### TASK PROMPT
In the records below, find the line that contains "framed print: none [222,149,283,215]" and the line that contains "framed print: none [661,91,711,178]", then retype exactly those two lines and every line between them.

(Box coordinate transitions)
►
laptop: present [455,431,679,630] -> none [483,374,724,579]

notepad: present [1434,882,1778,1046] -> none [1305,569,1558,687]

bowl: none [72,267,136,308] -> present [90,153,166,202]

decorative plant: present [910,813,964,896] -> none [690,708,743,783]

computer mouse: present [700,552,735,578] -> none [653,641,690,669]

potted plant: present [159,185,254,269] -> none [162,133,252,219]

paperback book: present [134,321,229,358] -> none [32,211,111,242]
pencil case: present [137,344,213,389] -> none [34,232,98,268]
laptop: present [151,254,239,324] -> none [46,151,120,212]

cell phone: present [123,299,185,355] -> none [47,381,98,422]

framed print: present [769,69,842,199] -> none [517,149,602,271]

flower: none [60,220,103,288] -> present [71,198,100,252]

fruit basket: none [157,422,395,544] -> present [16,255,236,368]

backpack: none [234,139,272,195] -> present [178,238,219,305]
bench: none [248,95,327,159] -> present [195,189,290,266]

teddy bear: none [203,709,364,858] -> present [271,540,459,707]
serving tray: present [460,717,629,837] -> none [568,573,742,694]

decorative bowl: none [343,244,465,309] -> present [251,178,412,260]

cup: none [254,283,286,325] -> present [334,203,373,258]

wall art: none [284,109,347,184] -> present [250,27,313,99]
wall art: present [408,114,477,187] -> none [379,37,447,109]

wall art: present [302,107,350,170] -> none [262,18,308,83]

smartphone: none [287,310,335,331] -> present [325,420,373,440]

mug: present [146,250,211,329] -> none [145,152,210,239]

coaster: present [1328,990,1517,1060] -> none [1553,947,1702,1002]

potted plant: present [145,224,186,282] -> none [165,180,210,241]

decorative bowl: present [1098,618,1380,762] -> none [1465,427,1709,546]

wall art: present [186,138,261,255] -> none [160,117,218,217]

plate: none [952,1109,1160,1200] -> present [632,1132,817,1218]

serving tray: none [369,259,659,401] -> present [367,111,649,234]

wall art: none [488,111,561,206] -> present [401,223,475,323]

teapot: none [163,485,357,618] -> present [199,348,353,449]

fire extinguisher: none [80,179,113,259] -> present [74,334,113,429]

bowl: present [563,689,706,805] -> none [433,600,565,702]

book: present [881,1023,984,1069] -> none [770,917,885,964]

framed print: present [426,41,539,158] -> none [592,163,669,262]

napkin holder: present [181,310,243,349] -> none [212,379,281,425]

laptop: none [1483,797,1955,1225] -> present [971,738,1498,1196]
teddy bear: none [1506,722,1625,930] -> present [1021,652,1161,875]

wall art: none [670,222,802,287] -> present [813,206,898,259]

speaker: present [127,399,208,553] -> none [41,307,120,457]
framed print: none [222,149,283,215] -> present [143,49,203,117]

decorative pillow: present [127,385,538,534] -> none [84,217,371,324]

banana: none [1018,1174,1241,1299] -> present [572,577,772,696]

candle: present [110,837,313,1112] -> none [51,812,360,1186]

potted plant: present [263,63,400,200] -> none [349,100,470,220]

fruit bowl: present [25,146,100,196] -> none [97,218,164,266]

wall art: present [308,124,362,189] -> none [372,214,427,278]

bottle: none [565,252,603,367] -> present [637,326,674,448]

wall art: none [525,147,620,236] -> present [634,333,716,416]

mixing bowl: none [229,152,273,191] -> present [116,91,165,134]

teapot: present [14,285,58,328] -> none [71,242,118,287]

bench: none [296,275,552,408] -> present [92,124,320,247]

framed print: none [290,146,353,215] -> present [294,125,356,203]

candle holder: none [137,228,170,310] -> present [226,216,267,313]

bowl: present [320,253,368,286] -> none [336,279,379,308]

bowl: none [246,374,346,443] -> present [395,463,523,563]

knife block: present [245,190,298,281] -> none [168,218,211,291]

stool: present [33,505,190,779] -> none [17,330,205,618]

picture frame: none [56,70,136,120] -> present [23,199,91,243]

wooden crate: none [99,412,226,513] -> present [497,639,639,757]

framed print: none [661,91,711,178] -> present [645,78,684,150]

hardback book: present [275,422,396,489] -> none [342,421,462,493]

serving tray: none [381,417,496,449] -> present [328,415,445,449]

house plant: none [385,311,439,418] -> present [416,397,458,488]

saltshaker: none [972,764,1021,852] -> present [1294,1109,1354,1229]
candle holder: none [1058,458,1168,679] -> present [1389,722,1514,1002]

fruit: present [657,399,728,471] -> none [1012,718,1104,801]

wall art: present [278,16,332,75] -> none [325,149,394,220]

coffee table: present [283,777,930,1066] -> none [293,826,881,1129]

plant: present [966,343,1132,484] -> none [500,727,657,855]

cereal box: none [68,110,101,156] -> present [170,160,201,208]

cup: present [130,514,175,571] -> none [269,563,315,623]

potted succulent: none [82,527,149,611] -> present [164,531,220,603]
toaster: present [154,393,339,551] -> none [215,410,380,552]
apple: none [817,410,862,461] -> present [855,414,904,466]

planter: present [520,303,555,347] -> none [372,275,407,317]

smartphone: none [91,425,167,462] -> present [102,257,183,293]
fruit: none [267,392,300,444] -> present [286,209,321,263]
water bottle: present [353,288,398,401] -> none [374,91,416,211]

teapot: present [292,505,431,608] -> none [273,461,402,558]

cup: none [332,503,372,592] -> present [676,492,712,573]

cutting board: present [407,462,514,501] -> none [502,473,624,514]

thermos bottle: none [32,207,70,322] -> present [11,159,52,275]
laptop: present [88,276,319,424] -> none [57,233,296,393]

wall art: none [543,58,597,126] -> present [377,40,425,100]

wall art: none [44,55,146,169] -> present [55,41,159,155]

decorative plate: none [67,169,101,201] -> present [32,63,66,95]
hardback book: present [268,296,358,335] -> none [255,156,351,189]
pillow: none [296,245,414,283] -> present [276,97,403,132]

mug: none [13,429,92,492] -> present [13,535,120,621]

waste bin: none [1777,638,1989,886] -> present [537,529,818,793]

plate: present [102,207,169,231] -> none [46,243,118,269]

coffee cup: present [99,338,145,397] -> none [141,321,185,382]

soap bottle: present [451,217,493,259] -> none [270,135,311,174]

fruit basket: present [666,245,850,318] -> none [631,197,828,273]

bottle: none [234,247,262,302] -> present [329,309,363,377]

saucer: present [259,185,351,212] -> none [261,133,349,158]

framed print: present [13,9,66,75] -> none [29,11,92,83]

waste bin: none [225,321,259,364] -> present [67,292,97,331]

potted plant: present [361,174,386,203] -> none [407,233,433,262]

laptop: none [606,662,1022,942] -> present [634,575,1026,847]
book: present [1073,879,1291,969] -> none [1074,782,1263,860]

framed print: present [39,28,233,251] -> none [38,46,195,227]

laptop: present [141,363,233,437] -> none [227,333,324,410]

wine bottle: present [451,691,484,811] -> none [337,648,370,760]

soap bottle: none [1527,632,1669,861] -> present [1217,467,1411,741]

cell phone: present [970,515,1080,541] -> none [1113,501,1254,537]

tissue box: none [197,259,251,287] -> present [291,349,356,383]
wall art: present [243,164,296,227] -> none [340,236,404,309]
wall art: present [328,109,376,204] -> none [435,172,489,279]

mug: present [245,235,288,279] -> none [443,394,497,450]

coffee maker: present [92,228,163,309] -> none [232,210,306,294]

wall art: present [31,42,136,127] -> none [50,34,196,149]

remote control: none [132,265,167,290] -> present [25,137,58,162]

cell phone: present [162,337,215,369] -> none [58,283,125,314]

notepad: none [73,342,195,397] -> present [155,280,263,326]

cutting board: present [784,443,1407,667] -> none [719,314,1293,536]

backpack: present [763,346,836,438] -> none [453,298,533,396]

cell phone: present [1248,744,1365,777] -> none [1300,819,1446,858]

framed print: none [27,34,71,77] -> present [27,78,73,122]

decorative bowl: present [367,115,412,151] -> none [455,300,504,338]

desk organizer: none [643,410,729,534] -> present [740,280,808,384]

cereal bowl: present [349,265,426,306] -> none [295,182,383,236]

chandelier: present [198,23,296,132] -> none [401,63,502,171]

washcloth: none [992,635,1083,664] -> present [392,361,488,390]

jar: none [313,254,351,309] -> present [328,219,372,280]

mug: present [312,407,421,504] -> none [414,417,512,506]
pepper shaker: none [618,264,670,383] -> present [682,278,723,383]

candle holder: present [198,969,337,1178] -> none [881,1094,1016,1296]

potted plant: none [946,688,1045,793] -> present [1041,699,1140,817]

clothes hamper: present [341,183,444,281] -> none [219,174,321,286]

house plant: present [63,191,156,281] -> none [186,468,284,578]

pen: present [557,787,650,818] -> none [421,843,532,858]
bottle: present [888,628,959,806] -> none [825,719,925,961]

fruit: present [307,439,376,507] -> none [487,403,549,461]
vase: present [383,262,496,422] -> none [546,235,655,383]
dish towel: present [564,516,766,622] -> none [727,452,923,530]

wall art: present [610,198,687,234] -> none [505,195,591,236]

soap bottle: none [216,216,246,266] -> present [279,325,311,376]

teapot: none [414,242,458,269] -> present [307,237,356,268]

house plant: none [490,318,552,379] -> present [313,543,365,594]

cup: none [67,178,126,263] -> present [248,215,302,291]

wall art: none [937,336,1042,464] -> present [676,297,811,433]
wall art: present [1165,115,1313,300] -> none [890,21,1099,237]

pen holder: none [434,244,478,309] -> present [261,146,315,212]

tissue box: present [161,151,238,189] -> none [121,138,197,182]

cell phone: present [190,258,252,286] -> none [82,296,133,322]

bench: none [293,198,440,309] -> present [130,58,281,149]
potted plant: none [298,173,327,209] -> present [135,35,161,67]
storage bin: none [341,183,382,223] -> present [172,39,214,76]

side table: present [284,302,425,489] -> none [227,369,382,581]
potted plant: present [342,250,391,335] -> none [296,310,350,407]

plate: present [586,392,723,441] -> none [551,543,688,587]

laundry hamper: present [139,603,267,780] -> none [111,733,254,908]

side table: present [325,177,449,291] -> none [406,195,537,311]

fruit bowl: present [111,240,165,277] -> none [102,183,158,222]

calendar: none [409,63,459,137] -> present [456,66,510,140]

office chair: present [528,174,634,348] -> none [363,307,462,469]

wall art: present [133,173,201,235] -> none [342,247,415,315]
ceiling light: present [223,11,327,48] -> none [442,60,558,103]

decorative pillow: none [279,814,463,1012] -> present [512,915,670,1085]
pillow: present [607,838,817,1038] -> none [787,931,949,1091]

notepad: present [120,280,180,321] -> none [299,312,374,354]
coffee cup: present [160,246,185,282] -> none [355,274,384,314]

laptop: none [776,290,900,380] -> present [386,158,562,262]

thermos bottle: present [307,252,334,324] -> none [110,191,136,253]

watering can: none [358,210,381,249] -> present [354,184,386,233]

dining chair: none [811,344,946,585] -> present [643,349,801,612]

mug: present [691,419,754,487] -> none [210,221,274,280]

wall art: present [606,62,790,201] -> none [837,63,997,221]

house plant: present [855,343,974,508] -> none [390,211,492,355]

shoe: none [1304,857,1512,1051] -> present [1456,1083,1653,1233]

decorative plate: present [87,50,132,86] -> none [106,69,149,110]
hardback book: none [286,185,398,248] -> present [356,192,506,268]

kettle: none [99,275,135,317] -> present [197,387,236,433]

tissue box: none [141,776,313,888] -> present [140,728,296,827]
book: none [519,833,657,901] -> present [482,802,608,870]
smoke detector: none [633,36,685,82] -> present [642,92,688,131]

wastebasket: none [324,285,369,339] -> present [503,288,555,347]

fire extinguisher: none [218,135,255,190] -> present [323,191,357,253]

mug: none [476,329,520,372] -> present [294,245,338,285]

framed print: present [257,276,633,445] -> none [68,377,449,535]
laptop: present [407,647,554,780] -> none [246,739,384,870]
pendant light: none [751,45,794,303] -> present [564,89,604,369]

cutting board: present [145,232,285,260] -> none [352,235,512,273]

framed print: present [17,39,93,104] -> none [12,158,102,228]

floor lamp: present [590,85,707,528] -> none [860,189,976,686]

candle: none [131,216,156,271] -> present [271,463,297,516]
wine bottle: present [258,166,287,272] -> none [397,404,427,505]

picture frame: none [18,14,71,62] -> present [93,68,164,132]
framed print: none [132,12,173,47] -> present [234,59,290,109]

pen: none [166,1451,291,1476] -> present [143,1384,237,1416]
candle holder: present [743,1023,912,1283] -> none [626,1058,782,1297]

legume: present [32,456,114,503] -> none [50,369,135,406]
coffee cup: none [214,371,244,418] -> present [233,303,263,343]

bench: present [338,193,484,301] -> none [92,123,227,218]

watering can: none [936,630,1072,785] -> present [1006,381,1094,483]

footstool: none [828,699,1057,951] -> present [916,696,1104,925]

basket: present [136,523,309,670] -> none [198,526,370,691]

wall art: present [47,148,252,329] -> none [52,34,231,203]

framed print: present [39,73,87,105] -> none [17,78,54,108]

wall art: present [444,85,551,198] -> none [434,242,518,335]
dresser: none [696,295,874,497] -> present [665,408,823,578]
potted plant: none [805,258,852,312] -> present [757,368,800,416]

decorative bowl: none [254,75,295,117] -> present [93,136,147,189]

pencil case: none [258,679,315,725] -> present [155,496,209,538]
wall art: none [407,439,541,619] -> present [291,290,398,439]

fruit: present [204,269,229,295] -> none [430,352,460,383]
◄
### YOUR RESPONSE
framed print: none [222,149,283,215] -> present [143,49,203,117]

decorative pillow: present [127,385,538,534] -> none [84,217,371,324]

banana: none [1018,1174,1241,1299] -> present [572,577,772,696]

candle: present [110,837,313,1112] -> none [51,812,360,1186]

potted plant: present [263,63,400,200] -> none [349,100,470,220]

fruit bowl: present [25,146,100,196] -> none [97,218,164,266]

wall art: present [308,124,362,189] -> none [372,214,427,278]

bottle: none [565,252,603,367] -> present [637,326,674,448]

wall art: none [525,147,620,236] -> present [634,333,716,416]

mixing bowl: none [229,152,273,191] -> present [116,91,165,134]

teapot: present [14,285,58,328] -> none [71,242,118,287]

bench: none [296,275,552,408] -> present [92,124,320,247]

framed print: none [290,146,353,215] -> present [294,125,356,203]

candle holder: none [137,228,170,310] -> present [226,216,267,313]

bowl: present [320,253,368,286] -> none [336,279,379,308]

bowl: none [246,374,346,443] -> present [395,463,523,563]

knife block: present [245,190,298,281] -> none [168,218,211,291]

stool: present [33,505,190,779] -> none [17,330,205,618]

picture frame: none [56,70,136,120] -> present [23,199,91,243]

wooden crate: none [99,412,226,513] -> present [497,639,639,757]

framed print: none [661,91,711,178] -> present [645,78,684,150]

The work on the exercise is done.